> _Task statement_: Your answer should be one number: the count of lines in the records that include the word "after".

----- Source data

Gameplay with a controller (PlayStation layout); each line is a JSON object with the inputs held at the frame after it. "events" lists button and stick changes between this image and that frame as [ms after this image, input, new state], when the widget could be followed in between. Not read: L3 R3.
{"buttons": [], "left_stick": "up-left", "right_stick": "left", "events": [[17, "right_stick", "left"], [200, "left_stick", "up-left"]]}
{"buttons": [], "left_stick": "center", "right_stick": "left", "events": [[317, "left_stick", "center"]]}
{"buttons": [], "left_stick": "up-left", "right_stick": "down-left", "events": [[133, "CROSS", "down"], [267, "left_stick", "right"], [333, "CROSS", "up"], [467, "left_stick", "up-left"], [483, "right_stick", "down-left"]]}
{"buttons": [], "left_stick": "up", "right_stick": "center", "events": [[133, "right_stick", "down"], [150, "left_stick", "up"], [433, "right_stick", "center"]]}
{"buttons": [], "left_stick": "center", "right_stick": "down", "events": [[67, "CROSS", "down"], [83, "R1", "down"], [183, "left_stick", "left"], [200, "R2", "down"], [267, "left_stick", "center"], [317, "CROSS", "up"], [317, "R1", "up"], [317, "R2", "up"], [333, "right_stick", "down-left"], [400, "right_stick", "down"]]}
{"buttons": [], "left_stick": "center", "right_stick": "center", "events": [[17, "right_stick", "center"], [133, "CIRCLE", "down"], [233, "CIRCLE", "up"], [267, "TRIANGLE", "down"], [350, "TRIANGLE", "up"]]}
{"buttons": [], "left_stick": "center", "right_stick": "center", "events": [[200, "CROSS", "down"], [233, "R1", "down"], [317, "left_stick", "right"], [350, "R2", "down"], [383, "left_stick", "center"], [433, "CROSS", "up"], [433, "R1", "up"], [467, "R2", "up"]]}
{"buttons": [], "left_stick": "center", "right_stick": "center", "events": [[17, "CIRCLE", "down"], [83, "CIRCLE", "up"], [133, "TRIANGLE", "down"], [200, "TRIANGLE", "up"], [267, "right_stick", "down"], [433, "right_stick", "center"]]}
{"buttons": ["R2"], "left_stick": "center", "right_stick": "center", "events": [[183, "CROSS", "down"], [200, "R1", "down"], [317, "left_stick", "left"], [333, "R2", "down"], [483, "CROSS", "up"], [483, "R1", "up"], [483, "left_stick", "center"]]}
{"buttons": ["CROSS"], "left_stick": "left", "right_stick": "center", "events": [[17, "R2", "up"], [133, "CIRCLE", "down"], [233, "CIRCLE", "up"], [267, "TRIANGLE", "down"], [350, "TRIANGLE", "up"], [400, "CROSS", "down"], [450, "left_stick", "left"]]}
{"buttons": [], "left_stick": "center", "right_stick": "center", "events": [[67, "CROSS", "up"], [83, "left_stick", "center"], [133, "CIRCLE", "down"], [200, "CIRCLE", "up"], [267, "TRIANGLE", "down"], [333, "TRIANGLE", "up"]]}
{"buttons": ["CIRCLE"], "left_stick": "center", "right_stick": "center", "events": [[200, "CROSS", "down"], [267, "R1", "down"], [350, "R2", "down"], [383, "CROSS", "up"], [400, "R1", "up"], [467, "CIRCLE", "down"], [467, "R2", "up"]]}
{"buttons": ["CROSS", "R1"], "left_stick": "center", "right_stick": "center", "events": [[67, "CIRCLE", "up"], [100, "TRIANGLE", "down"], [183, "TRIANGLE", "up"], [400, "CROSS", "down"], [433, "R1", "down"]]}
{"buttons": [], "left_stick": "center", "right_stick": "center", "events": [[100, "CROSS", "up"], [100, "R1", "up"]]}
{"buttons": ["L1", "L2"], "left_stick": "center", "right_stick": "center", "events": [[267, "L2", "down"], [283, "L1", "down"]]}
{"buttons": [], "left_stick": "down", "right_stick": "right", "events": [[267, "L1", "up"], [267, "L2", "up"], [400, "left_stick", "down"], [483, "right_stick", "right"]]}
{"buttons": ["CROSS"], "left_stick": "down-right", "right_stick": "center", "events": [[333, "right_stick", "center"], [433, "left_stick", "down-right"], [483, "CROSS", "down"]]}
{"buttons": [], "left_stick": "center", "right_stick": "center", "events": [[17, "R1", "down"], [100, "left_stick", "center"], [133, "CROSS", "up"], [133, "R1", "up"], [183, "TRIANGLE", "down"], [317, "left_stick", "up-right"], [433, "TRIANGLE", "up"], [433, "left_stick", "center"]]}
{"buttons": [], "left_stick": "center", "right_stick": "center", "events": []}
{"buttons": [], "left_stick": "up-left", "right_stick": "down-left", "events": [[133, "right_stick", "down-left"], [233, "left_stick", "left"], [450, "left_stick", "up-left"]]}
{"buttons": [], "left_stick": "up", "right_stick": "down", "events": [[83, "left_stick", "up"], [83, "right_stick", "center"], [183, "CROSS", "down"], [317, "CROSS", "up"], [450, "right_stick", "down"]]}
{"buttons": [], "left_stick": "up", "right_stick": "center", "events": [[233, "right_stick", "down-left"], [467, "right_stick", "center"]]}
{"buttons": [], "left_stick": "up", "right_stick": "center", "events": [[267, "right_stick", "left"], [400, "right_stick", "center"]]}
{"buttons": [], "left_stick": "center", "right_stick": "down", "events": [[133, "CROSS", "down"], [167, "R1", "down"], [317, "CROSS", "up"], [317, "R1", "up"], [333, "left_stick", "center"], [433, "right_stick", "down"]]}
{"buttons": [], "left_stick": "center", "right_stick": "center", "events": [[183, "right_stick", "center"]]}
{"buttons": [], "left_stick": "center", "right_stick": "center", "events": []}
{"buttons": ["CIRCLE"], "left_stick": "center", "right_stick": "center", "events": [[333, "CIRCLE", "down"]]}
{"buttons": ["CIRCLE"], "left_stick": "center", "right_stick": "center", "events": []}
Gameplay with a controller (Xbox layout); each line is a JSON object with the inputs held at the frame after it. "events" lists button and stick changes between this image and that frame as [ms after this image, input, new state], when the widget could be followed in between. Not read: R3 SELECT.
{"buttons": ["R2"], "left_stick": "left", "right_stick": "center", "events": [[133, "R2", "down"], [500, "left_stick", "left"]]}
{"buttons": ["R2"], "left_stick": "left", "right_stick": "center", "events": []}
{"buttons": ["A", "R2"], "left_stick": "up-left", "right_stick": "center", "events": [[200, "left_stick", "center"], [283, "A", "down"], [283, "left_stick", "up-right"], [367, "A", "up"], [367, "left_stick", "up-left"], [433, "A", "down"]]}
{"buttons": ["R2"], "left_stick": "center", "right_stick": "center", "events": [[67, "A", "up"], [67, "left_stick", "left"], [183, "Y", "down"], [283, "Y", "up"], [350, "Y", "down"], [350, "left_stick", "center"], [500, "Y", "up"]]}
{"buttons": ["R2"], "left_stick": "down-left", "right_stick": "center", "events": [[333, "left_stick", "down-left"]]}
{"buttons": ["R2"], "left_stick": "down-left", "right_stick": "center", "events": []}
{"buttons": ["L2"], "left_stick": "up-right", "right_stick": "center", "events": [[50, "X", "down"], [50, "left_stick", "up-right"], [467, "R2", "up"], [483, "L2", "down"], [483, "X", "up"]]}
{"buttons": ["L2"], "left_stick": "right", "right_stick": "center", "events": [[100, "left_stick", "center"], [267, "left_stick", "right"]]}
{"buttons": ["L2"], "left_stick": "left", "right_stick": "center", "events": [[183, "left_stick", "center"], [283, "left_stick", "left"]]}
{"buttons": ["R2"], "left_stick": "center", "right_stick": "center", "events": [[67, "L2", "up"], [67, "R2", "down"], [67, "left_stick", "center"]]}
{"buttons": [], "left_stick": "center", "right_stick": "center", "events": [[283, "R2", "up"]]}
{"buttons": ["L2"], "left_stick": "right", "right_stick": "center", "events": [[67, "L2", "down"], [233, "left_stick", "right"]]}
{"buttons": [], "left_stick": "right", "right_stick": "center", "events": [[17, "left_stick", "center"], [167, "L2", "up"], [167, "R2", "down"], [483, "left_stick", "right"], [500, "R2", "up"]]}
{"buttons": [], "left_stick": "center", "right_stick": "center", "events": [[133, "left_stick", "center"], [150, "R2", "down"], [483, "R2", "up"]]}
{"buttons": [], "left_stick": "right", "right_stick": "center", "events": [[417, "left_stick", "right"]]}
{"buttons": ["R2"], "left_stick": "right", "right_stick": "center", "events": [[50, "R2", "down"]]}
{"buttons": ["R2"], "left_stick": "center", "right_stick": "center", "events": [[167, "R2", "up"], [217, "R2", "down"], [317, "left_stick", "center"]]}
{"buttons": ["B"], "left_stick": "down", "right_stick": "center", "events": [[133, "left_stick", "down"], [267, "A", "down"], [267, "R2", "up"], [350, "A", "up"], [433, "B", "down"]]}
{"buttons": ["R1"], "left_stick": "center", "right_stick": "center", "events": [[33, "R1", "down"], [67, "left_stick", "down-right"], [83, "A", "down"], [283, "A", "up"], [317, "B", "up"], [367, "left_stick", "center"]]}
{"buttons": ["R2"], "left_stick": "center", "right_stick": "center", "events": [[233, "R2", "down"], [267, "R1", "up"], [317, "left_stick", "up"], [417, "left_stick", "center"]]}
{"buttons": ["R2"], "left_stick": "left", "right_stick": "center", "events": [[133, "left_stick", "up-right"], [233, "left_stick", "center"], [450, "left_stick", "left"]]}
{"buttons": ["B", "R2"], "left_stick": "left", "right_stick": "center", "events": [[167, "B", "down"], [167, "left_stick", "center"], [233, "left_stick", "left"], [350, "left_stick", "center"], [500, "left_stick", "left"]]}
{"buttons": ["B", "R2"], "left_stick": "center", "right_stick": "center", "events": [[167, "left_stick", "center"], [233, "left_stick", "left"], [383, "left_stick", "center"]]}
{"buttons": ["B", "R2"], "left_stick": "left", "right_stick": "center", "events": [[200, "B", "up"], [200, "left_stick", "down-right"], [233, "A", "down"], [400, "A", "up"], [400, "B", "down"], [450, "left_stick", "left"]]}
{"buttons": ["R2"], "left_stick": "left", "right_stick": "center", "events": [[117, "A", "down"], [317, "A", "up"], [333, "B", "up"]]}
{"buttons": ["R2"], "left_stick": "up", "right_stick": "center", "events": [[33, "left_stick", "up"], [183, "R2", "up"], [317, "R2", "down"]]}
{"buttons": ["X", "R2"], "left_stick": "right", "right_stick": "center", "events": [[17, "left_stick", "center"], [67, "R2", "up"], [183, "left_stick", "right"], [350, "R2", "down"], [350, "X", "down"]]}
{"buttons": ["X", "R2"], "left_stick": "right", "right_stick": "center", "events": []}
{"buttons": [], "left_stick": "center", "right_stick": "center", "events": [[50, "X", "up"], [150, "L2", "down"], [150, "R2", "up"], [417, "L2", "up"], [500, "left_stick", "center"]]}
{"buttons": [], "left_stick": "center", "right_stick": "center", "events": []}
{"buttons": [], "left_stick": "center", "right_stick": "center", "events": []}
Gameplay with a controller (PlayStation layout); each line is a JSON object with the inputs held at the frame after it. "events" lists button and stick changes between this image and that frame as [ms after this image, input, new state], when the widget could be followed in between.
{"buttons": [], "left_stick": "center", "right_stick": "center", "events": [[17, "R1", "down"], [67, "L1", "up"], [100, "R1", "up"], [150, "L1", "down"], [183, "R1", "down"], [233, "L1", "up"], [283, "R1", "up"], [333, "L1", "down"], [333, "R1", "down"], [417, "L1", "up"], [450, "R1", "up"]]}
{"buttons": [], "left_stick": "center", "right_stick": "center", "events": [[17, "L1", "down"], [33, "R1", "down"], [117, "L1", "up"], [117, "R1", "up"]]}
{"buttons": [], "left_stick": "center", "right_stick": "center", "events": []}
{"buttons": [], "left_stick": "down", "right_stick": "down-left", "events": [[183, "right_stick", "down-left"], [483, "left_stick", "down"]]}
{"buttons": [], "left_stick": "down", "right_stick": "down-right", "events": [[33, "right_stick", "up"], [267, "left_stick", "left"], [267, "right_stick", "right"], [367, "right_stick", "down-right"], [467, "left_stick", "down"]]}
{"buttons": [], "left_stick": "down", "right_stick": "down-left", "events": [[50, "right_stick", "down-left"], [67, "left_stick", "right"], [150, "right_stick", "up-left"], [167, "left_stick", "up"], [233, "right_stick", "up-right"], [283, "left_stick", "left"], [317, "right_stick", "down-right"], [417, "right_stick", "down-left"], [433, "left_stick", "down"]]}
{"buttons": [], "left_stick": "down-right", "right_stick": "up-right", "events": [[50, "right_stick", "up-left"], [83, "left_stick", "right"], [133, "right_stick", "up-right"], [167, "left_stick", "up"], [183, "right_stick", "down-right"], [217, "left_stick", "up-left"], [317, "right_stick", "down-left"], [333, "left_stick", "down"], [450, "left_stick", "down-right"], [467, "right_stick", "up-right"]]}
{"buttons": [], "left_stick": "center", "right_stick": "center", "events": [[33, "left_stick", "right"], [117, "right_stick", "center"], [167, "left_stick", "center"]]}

----------

> _Solved problem_: 3